The simple thing about Overtune is that it will simply calculate the waveform for Step 1, then add Step N to it as many times as Step #. In the end the tool looks at the wavetable and normalizes it (that practically means that if you have many very low amplitude overtones the main waveform will still be visible and at max volume).. The complex or advanced thing is that, since you have every function in luas math library at your disposal, you can do many cool things with this sinewave. The default functions that the Overtune window fills in generate a kind of ‘Soft Saw’ waveform, but let’s start out with this sine and what we can do with that. For instance, let’s try and make a square wave:

  1. Step 1: math.floor(math.sin(X)/2+1)*2-1
  2. Step N: 0
  3. Step #: 1

Keep this one in mind (or on paper of course), the square wave is really handy for turning (e.g. modulated) math.abs() formulas back into full shape.
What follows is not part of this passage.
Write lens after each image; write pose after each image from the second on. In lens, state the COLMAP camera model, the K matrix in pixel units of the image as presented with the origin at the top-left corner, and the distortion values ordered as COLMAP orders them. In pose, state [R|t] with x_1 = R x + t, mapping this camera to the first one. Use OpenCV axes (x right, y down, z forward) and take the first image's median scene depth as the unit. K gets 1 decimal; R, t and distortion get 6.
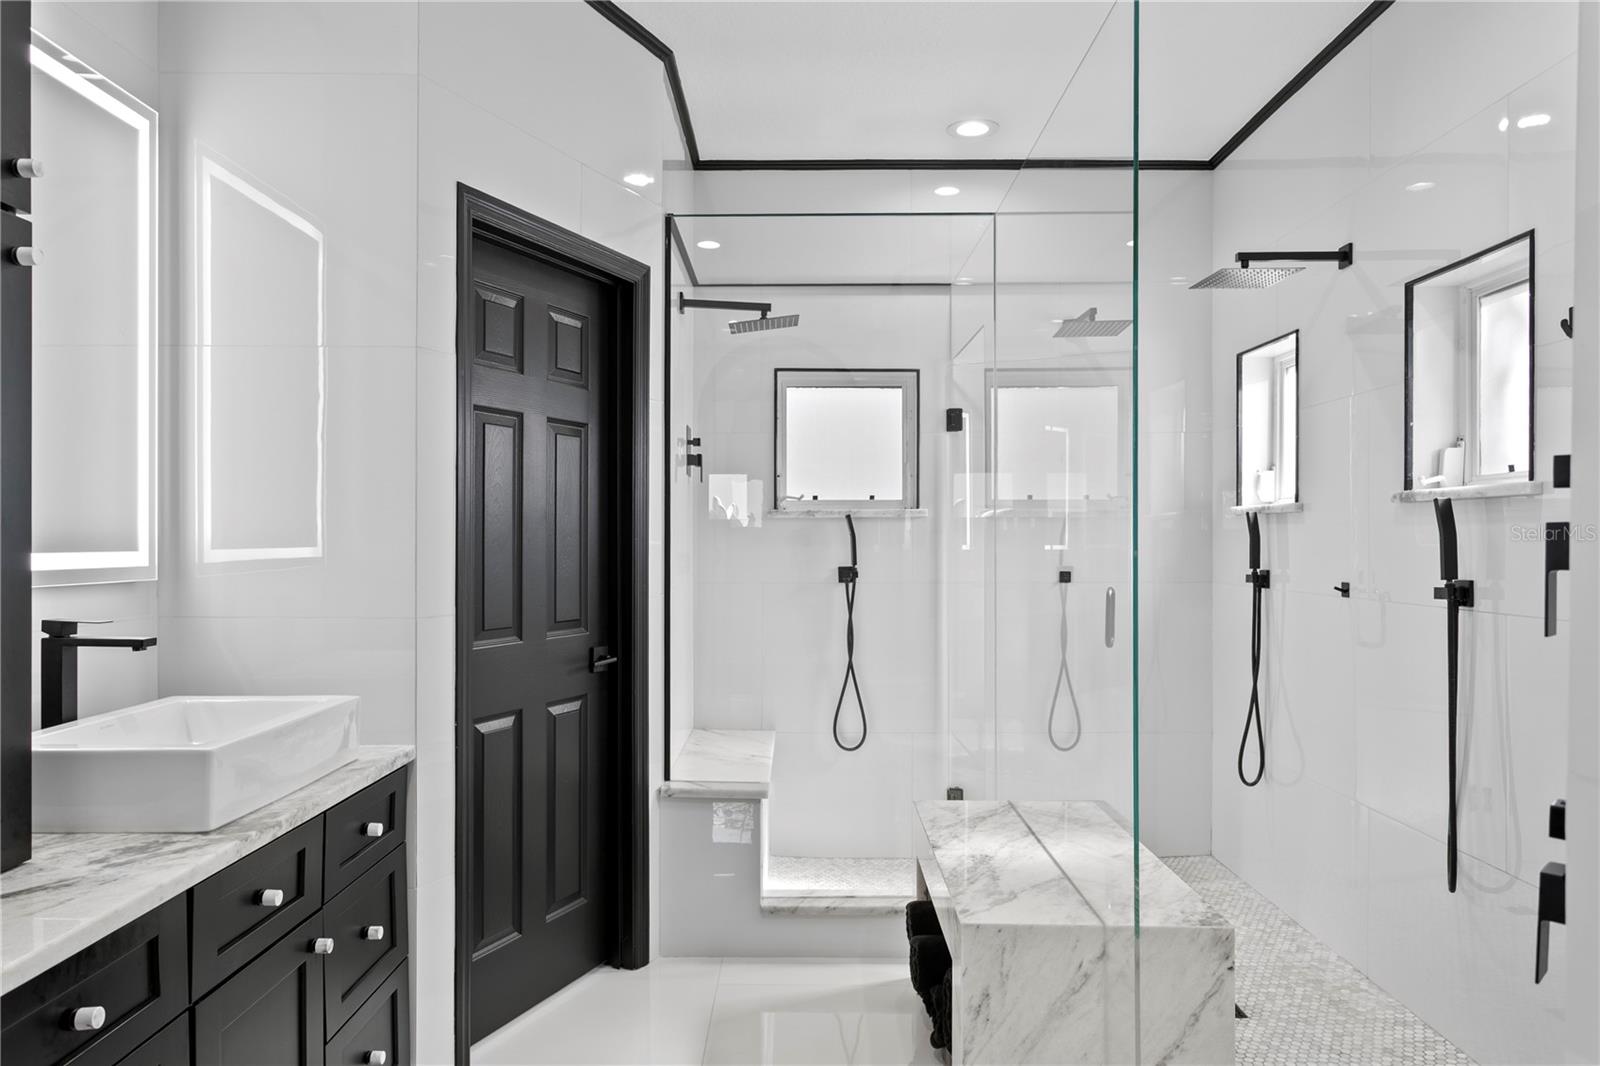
lens RADIAL K [[1095.6, 0, 798.9], [0, 1095.6, 535.4], [0, 0, 1]] dist [-0.003349, -0.009822]
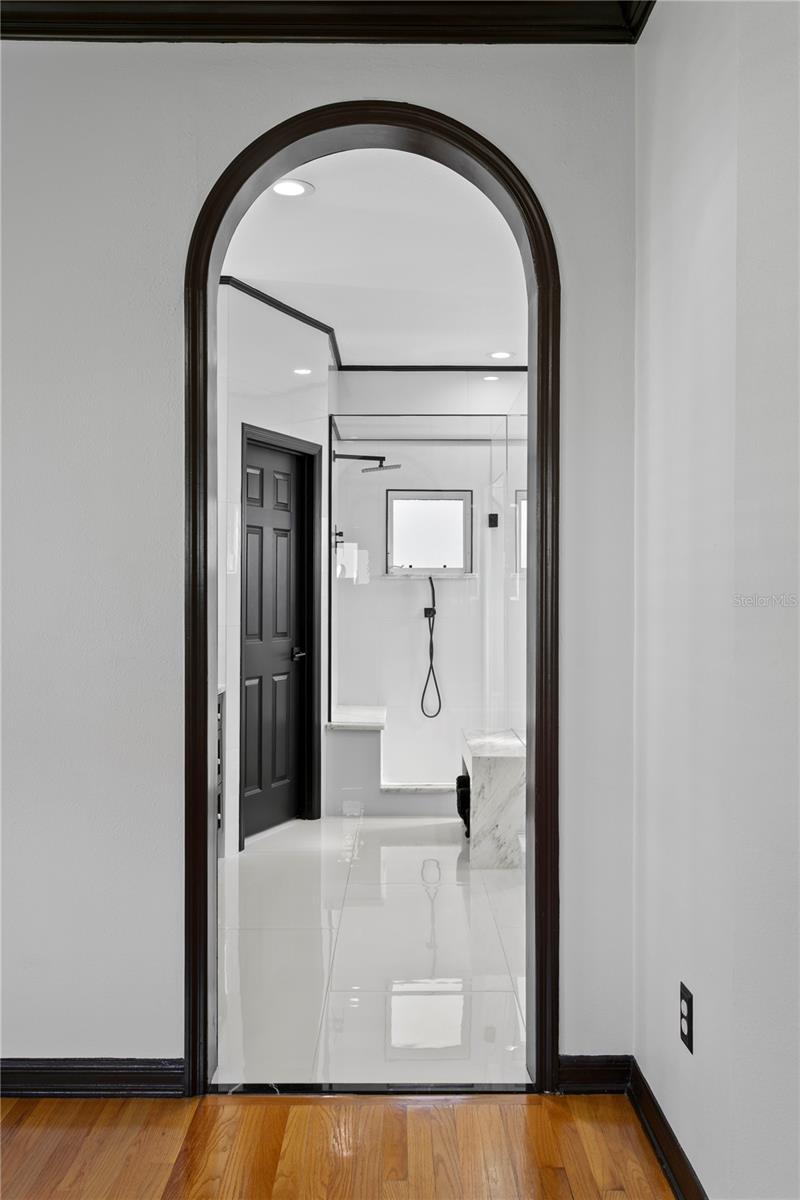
lens RADIAL K [[1063.1, 0, 400.7], [0, 1063.1, 598.8], [0, 0, 1]] dist [-0.002418, -0.000115]
pose [[0.999995, 0.000829, 0.003161, -0.005882], [-0.000852, 0.999972, 0.007367, 0.003478], [-0.003154, -0.007370, 0.999968, -0.732013]]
Or a ‘real’, full on harsh sawtooth wave:

  1. Step 1: math.atan(math.tan(X/2))/2
  2. Step N: 0
  3. Step #: 1
You can also make one that is actually full-scale (max level sample) with a formula slightly more complex:
  1. Step 1: X/math.pi+(math.floor(math.sin(X)/2+1)*2-1)-1
  2. Step N: 0
  3. Step #: 1

Modulating / Amplifying / Multiplying

Let’s try a waveform that’s 75% procent normal sine, and 25% modulated with another frequency:

  1. Step 1: 0.75*math.sin(X)+0.25*math.sin(X)*math.sin(X*7)
  2. Step N: 0
  3. Step #: 1

Distorting / Clipping

Now, let’s not modulate, but distort that one instead with a triangle wave. First, grab a new instrument, launch Overtune again, and make a very easy modulate-saw:

  1. Step 1: math.mod(X/2/math.pi, 1)

(the other parameters will be the same as last few examples for now)
Alright that’s something.. but I want a double saw, no, actually, a triangle! No problem – you can make it out of this although the formulas are sometimes annoying to type in as fast as you can come up with them.
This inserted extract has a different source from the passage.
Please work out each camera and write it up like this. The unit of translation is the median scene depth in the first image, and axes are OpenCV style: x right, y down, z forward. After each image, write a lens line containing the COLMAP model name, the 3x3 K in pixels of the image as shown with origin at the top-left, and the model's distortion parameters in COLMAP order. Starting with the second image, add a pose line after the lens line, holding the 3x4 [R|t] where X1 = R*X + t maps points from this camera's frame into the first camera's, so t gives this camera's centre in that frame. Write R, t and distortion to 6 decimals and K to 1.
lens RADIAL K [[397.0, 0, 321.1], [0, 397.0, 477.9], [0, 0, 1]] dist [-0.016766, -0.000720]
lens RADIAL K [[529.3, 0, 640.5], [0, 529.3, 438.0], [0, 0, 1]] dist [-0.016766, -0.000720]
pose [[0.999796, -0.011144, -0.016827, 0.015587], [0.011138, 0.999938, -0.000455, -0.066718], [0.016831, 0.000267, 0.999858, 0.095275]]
  1. Step 1: math.mod(X/math.pi, 1)*(math.floor(math.sin(X)/2+1)*2-1)-(math.floor(math.sin(X)/2+1)-1)
Alright, now we do have our triangle to have our resonating sinewave crash into. Edit the overtune and make sure you copy/paste that triangle shaped formula because now you’ll make this crazy one:
  1. Step 1: math.min(math.abs(0.75*math.sin(X)+0.25*math.sin(X)*math.sin(X*7)), math.mod(X/math.pi, 1)*(math.floor(math.sin(X)/2+1)*2-1)-(math.floor(math.sin(X)/2+1)-1))*(math.floor(math.sin(X)/2+1)*2-1)
Cool shapes!! Cool sounds too, especially if you filter envelope it a little bit, add Distortion and some Comb Filtering:
Let’s do something different and try a phase modulated sinewave:
  1. Step 1: math.sin(X*(1-0.25*math.sin(X)))
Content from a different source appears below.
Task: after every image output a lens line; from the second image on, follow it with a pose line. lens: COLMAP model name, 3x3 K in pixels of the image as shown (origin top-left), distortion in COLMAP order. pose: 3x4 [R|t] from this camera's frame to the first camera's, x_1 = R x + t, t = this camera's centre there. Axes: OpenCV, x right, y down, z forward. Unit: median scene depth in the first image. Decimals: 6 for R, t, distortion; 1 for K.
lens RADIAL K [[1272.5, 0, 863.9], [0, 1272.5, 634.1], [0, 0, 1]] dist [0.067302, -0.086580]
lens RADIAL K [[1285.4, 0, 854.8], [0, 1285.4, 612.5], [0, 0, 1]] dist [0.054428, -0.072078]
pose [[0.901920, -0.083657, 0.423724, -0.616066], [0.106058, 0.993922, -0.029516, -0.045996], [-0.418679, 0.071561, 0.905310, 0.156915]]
Groovy. Shifted saw is a little more complicated:

  1. Step 1: math.mod(X*(1-.25*math.sin(X/2))/math.pi, 1)+(math.floor(math.sin(X*(1-.25*math.sin(X/2)))/2+1)-1)

Bit Crush

You can also bitcrush stuff yourself with overtune. Try:

  1. Step 1: math.floor(math.sin(X)*31)/31

Frequency Modulation / Drums

Using the ‘phase shift’ technique from before you can also make a simple kickdrum:

  1. Step 1: math.sin(X*9*(X/2/math.pi))

Of course you have to set it to no looping and perhaps transpose like -11. Snare:

  1. Step 1: math.sin(X*9*(X/2/math.pi))*0.8+0.2*math.random()+0.1

I don’t know why the +0.1 is necessary, just is. I’ve made a simple drumkit already, compose purely out of transposed overtune renders. Of course these will be available at some point in the future as well.


Other saw-like characteristics are achievable by having every step phase invert:

  1. Step 1: math.sin(X)
  2. Step N: math.sin(N*X)*((N%2)*2-1)/2^(N-1)
  3. Step #: 5
More Amplification

Use amplification with triangle wave (I have a different folder with mod-instruments now that only have waves with values between 0 and 1 instead of -1 and 1) to make overtones stronger or in this case weaker near the middle:

  1. Step 1: math.sin(X)
  2. Step N: math.sin(N*X)*(1-((math.mod(X/math.pi,1)*(math.floor(math.sin(X)/2+1)-1))))/2^(N-1)
  3. Step #: 5 or 12 or whatever you like

A nifty thing is that with Renoise 2.8 you can also easily take two slightly different ‘overtuned’ waveforms together, and e.g. phase invert one of them and then put them in an instrument on the left & right channel.